Collected Data

"Facebook killed TV. That is wildly oversimplified, of course, but probably as close to the truth as you can get in three words."

Paul Graham;

The TV networks already seem, grudgingly, to see where things are going, and have responded by putting their stuff, grudgingly, online. But they're still dragging their heels. They still seem to wish people would watch shows on TV instead, just as newspapers that put their stories online still seem to wish people would wait till the next morning and read them printed on paper. They should both just face the fact that the Internet is the primary medium.


They'd be in a better position if they'd done that earlier. When a new medium arises that's powerful enough to make incumbents nervous, then it's probably powerful enough to win, and the best thing they can do is jump in immediately.
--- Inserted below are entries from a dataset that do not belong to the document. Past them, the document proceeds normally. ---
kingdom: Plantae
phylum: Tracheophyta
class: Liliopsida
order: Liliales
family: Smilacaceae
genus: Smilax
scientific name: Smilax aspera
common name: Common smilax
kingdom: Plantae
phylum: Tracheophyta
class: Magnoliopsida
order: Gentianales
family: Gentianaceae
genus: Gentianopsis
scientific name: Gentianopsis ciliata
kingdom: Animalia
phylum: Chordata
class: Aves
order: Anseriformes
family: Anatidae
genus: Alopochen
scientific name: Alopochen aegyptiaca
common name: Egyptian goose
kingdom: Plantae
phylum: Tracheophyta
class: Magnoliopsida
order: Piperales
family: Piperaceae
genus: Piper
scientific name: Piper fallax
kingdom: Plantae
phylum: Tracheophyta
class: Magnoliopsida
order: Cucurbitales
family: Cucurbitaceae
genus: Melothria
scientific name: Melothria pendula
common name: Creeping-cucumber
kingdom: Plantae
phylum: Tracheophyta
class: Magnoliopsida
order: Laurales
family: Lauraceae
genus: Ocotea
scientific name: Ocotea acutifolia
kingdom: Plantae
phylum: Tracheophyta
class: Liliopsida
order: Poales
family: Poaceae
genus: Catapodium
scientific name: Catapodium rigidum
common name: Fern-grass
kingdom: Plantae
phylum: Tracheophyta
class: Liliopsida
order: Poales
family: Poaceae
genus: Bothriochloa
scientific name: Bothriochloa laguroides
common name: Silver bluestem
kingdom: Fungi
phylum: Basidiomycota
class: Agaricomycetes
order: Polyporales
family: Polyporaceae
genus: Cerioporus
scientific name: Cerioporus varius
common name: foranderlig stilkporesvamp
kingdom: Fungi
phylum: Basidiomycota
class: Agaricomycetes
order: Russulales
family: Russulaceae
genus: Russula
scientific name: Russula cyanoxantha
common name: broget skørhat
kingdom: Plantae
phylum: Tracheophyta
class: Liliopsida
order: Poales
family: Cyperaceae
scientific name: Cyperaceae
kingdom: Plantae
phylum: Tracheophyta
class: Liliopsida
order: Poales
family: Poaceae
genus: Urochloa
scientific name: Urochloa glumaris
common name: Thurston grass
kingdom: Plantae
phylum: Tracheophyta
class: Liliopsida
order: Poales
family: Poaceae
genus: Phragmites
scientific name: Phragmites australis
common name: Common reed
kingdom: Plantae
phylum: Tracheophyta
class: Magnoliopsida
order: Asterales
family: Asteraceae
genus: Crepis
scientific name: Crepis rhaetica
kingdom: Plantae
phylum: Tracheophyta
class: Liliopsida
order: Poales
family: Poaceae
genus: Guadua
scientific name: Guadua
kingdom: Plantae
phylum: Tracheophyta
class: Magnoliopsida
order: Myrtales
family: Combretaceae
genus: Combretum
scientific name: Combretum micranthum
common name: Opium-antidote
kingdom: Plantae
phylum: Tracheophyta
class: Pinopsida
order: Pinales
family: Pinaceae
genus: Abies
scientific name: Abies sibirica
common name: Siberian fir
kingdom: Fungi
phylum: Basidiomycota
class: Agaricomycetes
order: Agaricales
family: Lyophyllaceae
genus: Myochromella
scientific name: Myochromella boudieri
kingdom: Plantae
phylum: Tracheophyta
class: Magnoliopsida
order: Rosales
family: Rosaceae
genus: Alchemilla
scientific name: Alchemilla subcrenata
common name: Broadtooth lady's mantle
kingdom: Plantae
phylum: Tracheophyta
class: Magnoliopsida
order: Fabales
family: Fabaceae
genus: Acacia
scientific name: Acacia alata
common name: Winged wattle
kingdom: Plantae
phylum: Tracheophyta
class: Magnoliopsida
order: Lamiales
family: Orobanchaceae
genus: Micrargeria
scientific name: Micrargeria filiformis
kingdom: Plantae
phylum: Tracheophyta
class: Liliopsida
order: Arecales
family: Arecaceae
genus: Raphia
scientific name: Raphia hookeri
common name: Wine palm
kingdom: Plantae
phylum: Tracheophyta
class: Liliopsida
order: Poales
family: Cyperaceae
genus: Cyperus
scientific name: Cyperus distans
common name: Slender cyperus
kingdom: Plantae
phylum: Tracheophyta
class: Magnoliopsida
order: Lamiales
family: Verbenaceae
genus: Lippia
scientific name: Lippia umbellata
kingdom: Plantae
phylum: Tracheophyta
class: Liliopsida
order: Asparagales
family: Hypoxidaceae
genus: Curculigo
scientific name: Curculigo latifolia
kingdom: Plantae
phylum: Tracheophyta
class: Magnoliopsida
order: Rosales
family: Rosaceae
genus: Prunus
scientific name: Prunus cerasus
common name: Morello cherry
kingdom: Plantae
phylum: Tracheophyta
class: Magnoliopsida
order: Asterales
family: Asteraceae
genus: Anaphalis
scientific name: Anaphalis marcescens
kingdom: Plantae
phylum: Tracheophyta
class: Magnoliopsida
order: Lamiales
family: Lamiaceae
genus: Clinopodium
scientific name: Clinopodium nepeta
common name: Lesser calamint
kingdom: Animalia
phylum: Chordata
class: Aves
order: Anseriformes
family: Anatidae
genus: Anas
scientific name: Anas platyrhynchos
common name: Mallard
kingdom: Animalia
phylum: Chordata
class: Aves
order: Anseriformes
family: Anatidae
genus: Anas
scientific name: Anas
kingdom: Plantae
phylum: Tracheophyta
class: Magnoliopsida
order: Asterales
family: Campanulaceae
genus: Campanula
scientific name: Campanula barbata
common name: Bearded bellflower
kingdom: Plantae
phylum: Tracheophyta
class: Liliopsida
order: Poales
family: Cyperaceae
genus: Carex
Whether they like it or not, big changes are coming, because the Internet dissolves the two cornerstones of broadcast media: synchronicity and locality. On the Internet, you don't have to send everyone the same signal, and you don't have to send it to them from a local source. People will watch what they want when they want it, and group themselves according to whatever shared interest they feel most strongly. Maybe their strongest shared interest will be their physical location, but I'm guessing not. Which means local TV is probably dead. It was an artifact of limitations imposed by old technology. If someone were creating an Internet-based TV company from scratch now, they might have some plan for shows aimed at specific regions, but it wouldn't be a top priority.